--- ENTRIES SUPPLIED ---

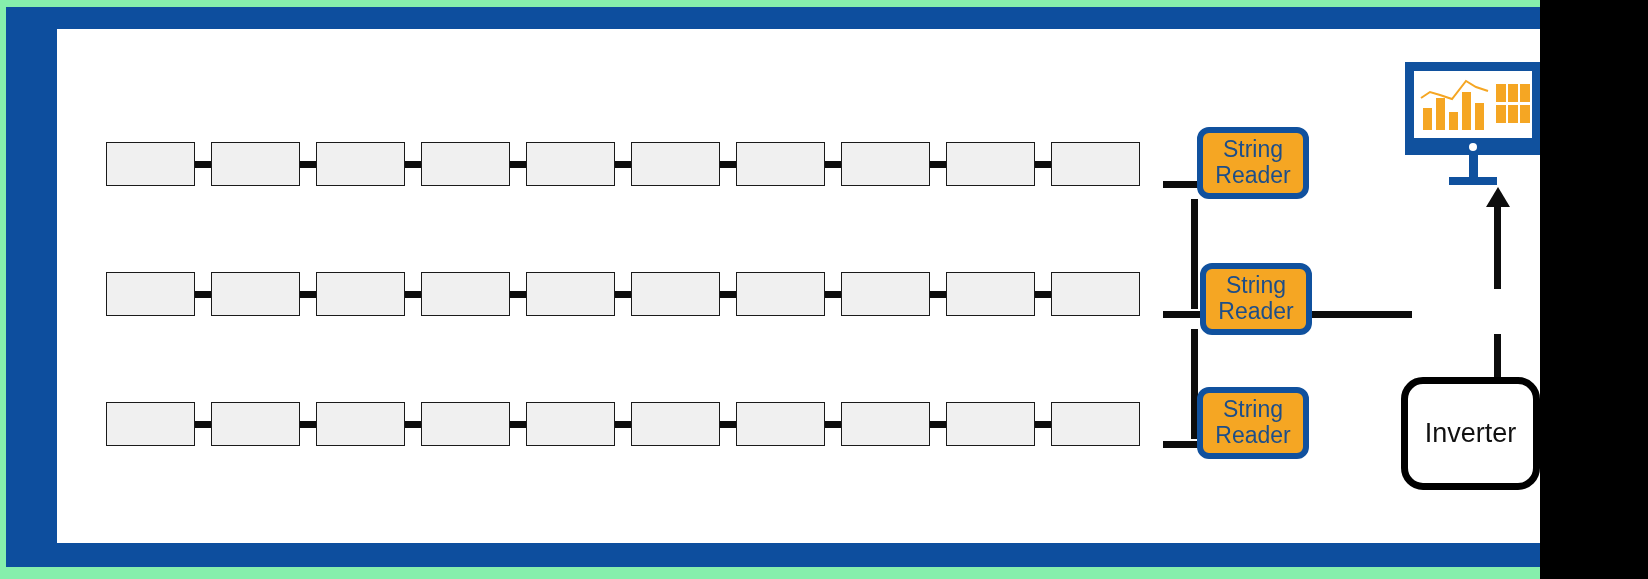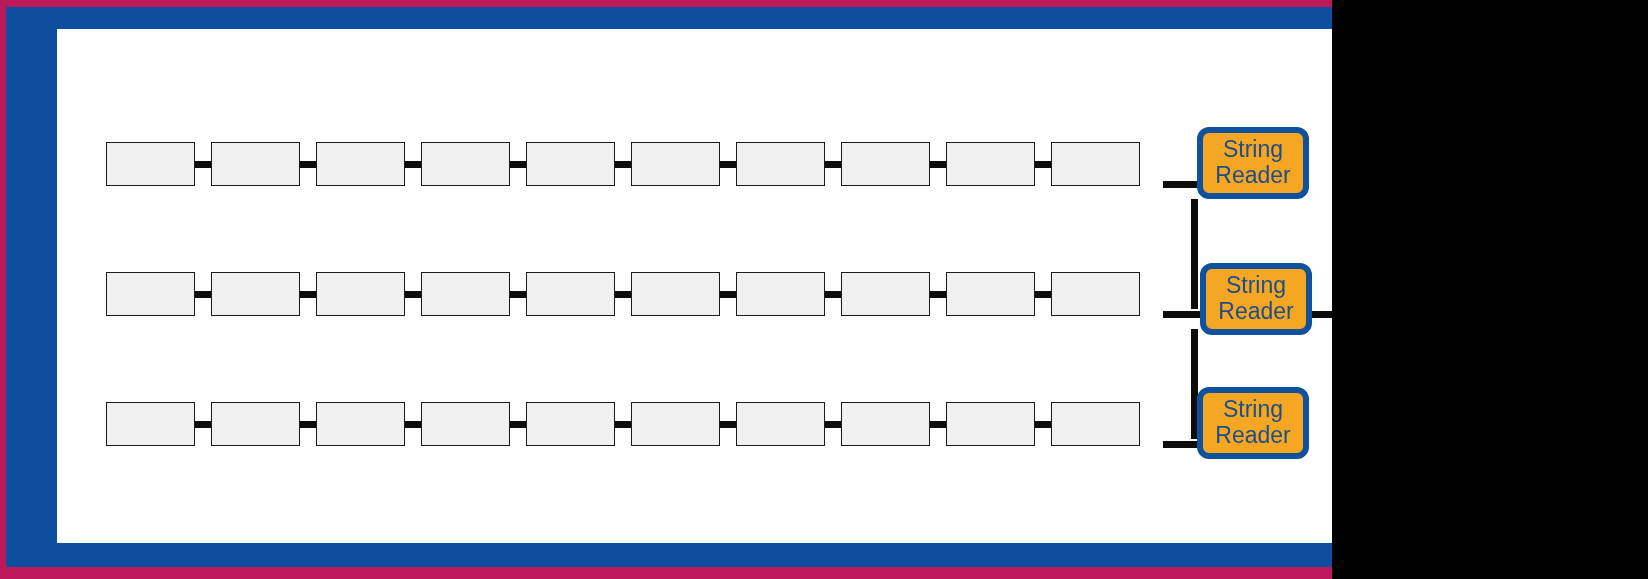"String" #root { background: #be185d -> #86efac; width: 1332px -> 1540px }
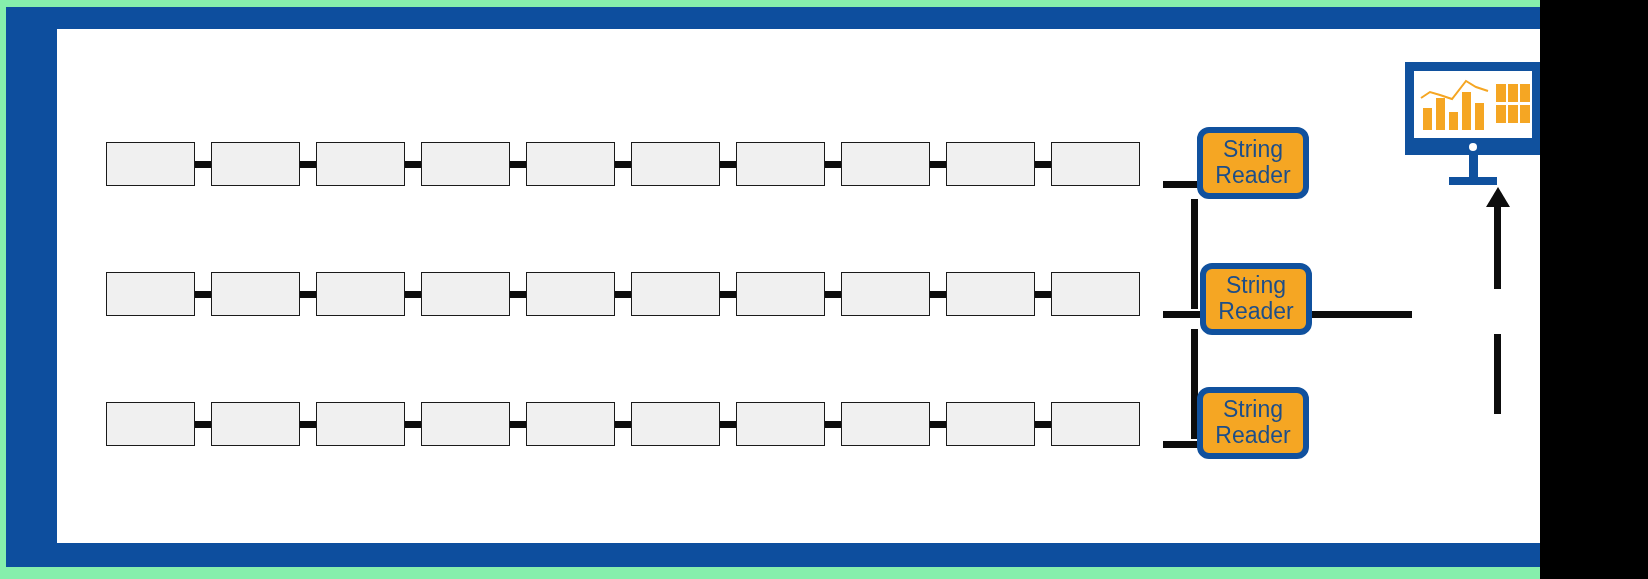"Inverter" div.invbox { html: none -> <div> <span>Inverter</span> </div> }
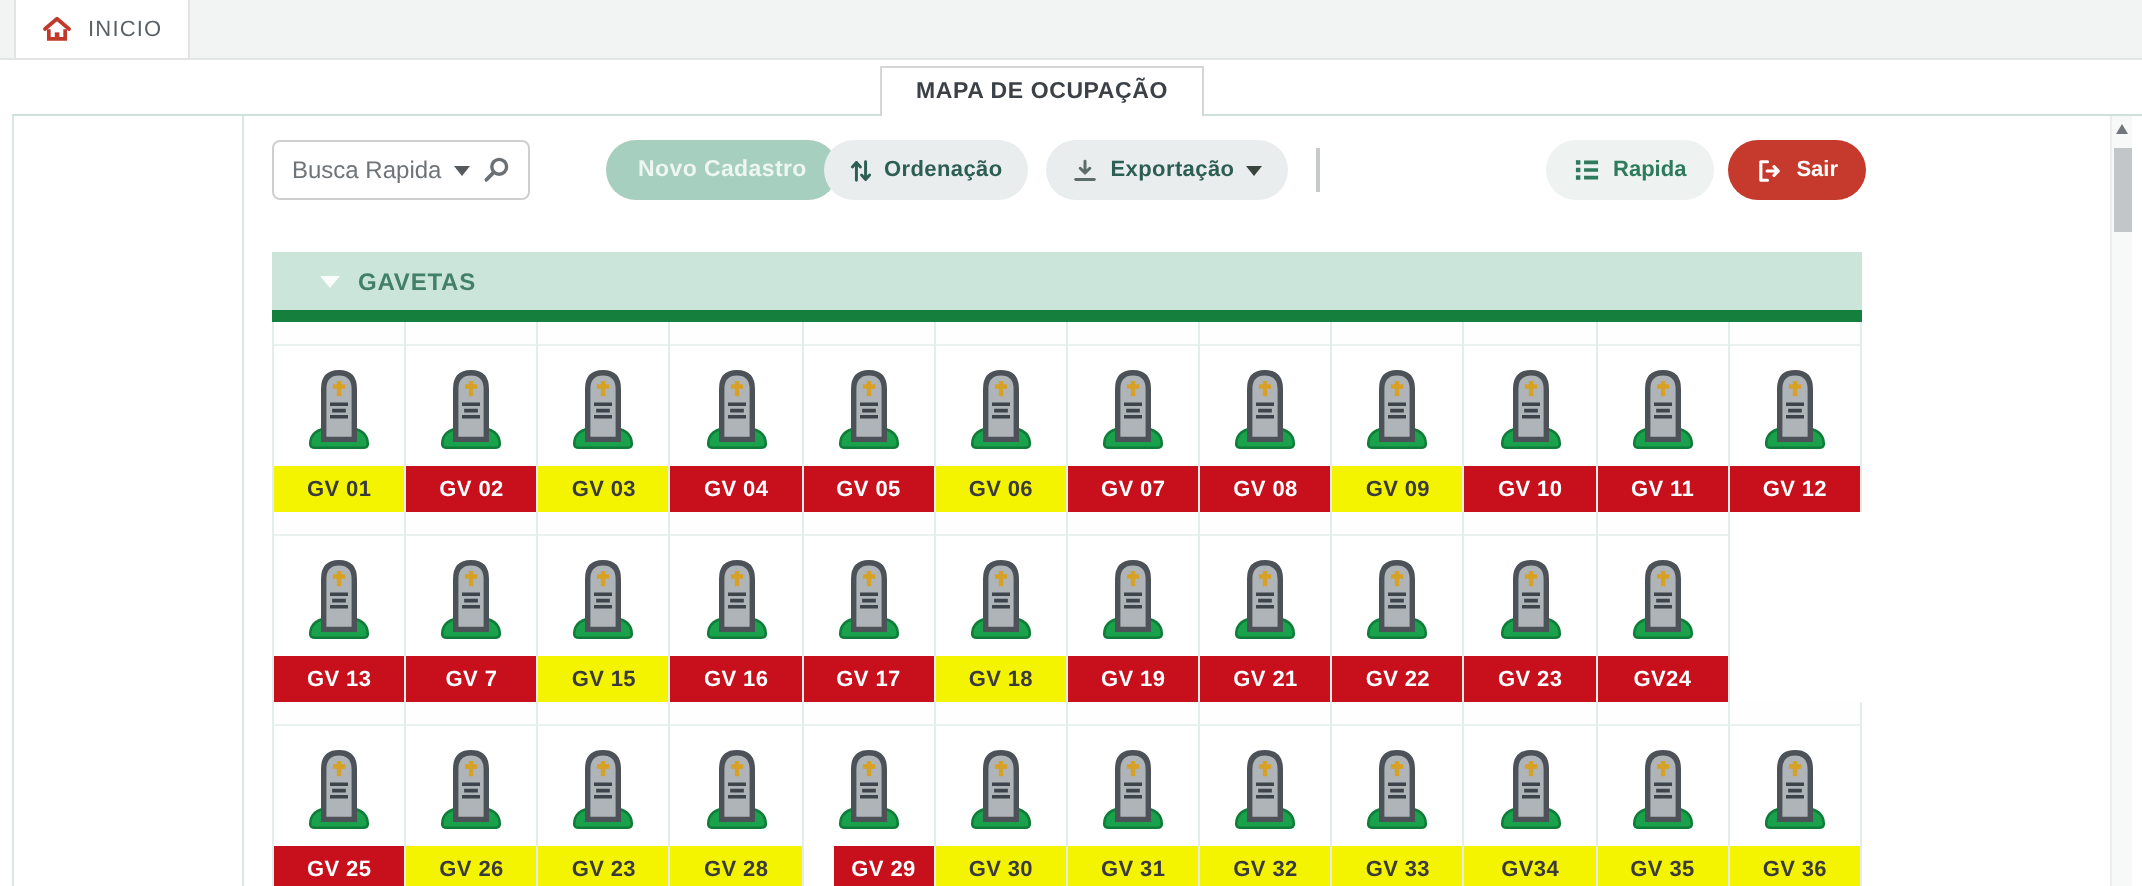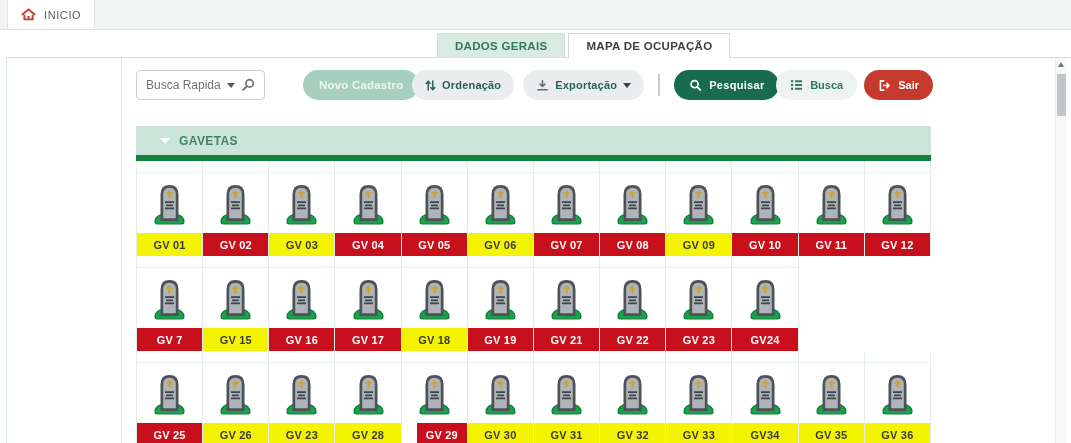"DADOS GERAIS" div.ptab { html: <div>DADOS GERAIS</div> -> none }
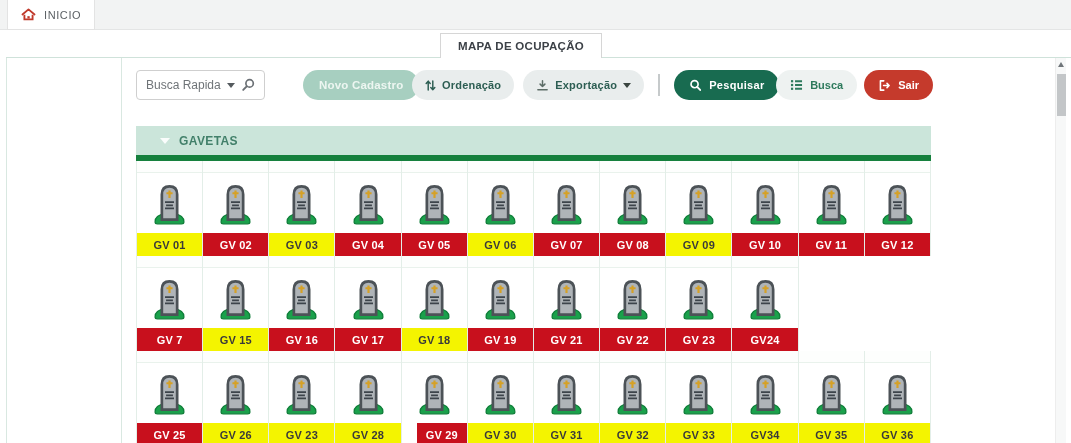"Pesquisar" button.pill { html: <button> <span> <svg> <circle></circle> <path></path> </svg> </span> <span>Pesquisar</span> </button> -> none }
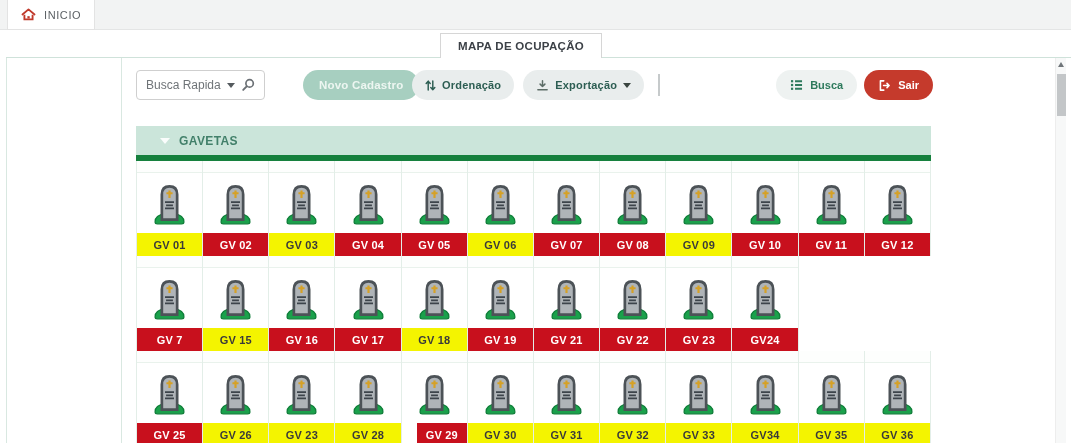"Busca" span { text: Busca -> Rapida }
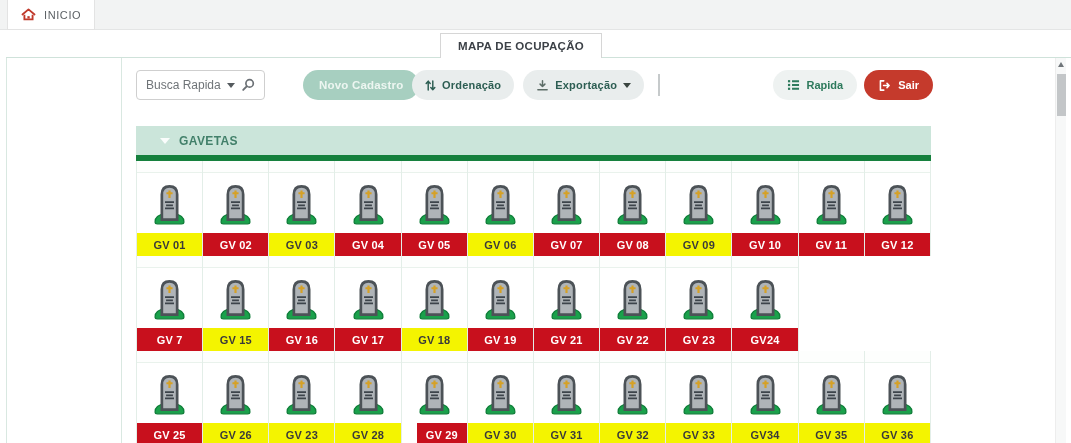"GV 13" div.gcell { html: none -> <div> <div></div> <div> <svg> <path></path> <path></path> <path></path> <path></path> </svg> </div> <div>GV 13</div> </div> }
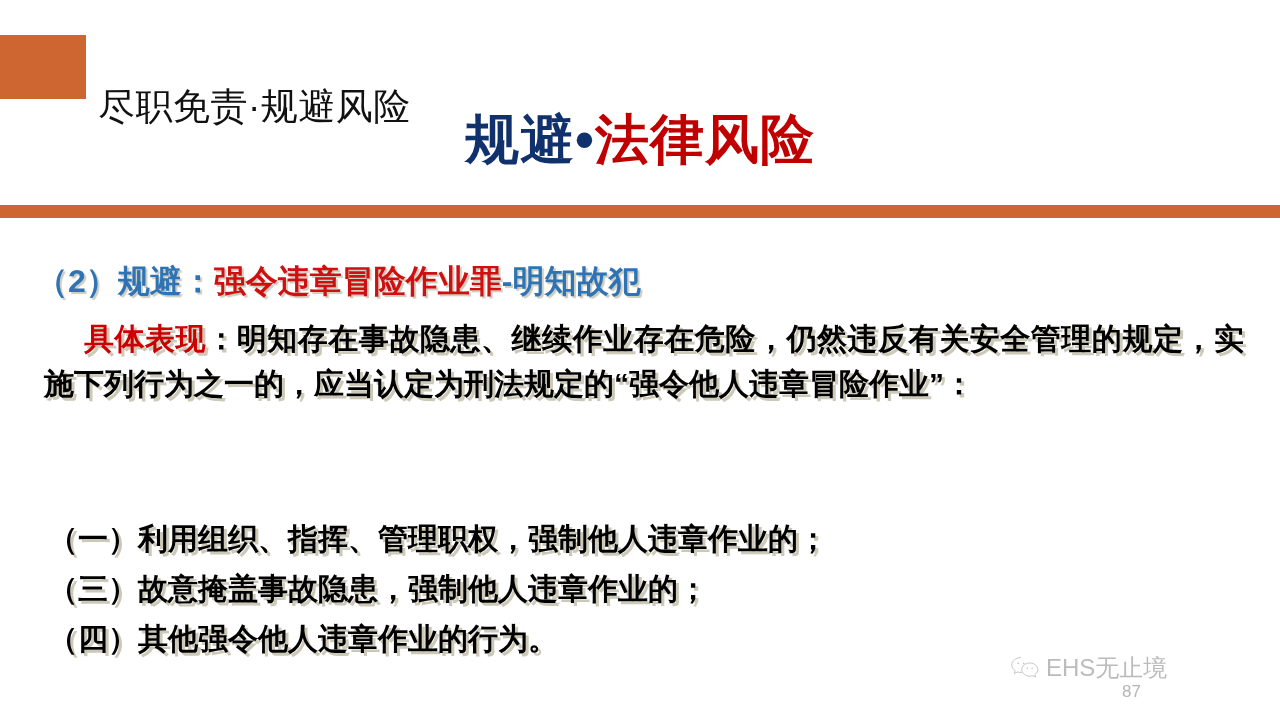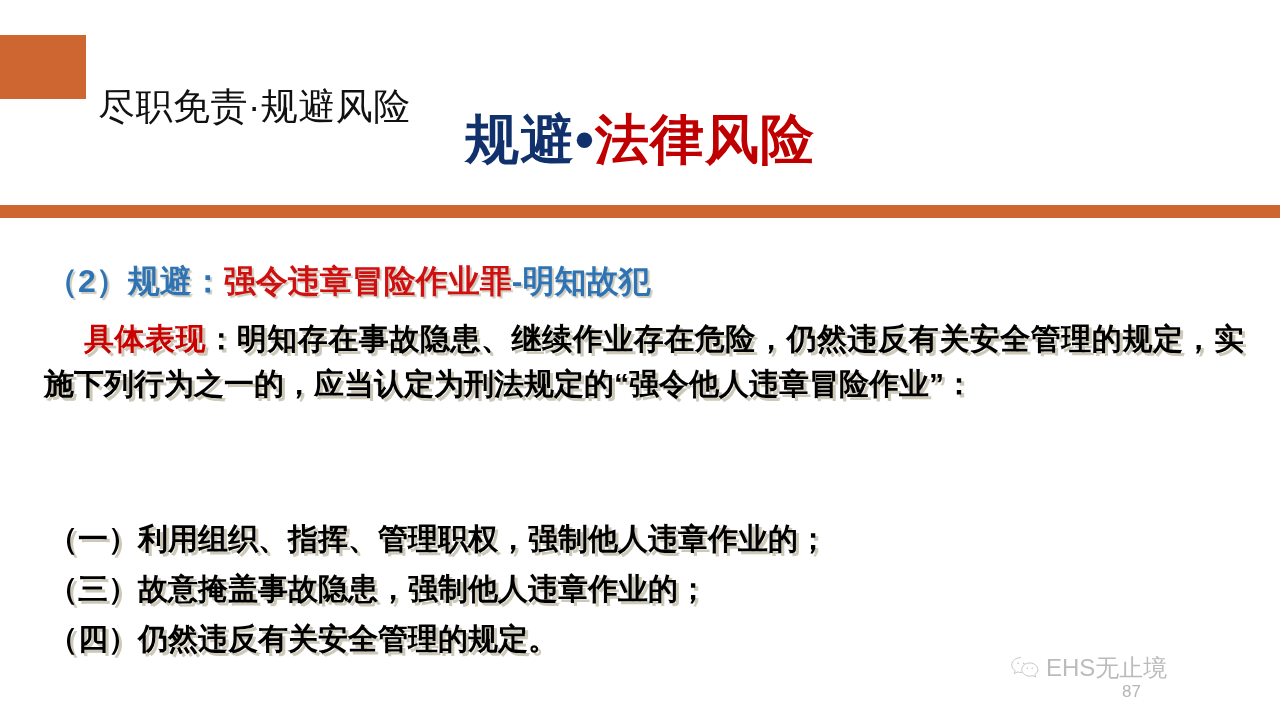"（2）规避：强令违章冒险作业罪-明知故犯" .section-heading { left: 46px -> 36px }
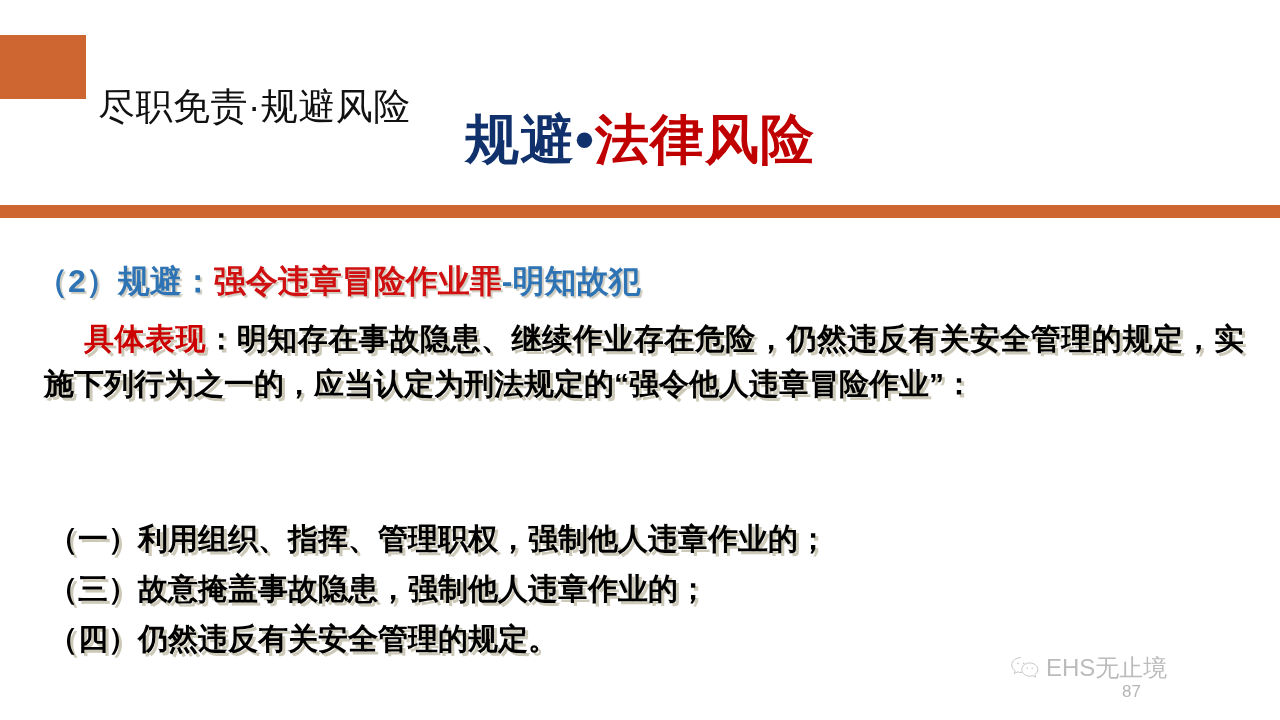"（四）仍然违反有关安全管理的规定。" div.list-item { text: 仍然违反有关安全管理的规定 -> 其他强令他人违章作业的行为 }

---

# DIRECTIONS:
Nothing but the lines from the one holding "html: <div>DADOS GERAIS</div>" through the final line of the entries should be retyped, exactly as they stand and without pictures.

# WRITTEN ANSWER:
"DADOS GERAIS" div.ptab { html: <div>DADOS GERAIS</div> -> none }
"Pesquisar" button.pill { html: <button> <span> <svg> <circle></circle> <path></path> </svg> </span> <span>Pesquisar</span> </button> -> none }
"Busca" span { text: Busca -> Rapida }
"GV 13" div.gcell { html: none -> <div> <div></div> <div> <svg> <path></path> <path></path> <path></path> <path></path> </svg> </div> <div>GV 13</div> </div> }
"（2）规避：强令违章冒险作业罪-明知故犯" .section-heading { left: 46px -> 36px }
"（四）仍然违反有关安全管理的规定。" div.list-item { text: 仍然违反有关安全管理的规定 -> 其他强令他人违章作业的行为 }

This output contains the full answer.